= Work instruction =
Reproduce the BludgerTrack post below between "Has Rowe depicted" and "on their doorstep.", inclusive, changing "missile launch" to "rocket launch".

= Provided text =
Next to no change on the BludgerTrack poll aggregate this week, with the weekly Essential Research being the only new poll conducted over Easter. However, Labor makes a net gain on the seat projection, making gains of one apiece on Victoria and Queensland and dropping one in Western Australia. The state-level seat measures should be a bit more volatile, now that I’m using trend measures to calculate each state’s deviation from the national total rather than the crude post-election averages I was using until last week.
For those wishing to discuss elections in Britain and France, note that there’s a dedicated thread for that. And while you’re about, please take advantage of our sensational Crikey discounted subscriptions offer.
This was written in February, but still relevant, if the Welfare Card is mentioned in the Budget. How do the LNP constantly get away with this stuff?
https://theaimn.com/lnp-welfare-card-true-facts-exposed-corruption-disguised-philanthropy/
This is getting out of control.
I wonder what the Chinese are going to do about North Korea. Can’t see them wanting a hot war on one of their borders.
Besides, the US would just smash NK to smithereens.
My pick for news poll is for the government to pick up one point on primaries from the minor (read right) parties, but the 2pp unchanged.
Has Rowe depicted Dutton as Kurtz, al la Heart of Darkness/Apocalypse Now?
fess
The NK’s last missile launch blew up on take off. Also as I said above, I can’t see the Chinese allowing a hot war on their doorstep.
ML
The NK hostage is Seoul.
There is virtually nothing the US can do to stop the NK from detonating a nuke in one of the tunnels they have under the DMZ.

= Given information =
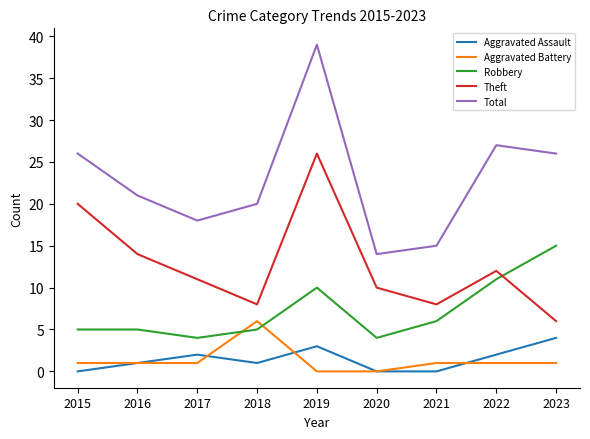

How many lines are shown in the chart?

5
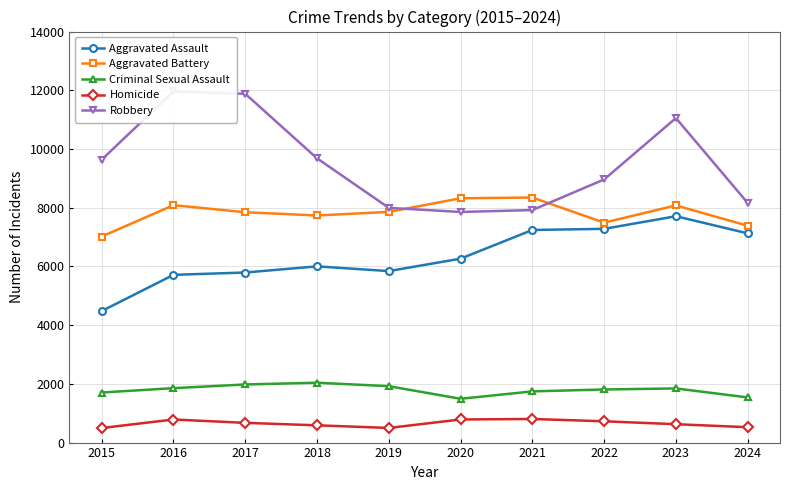

At which label does Criminal Sexual Assault reach its peak?

2018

= Written solution =
Has Rowe depicted Dutton as Kurtz, al la Heart of Darkness/Apocalypse Now?
fess
The NK’s last rocket launch blew up on take off. Also as I said above, I can’t see the Chinese allowing a hot war on their doorstep.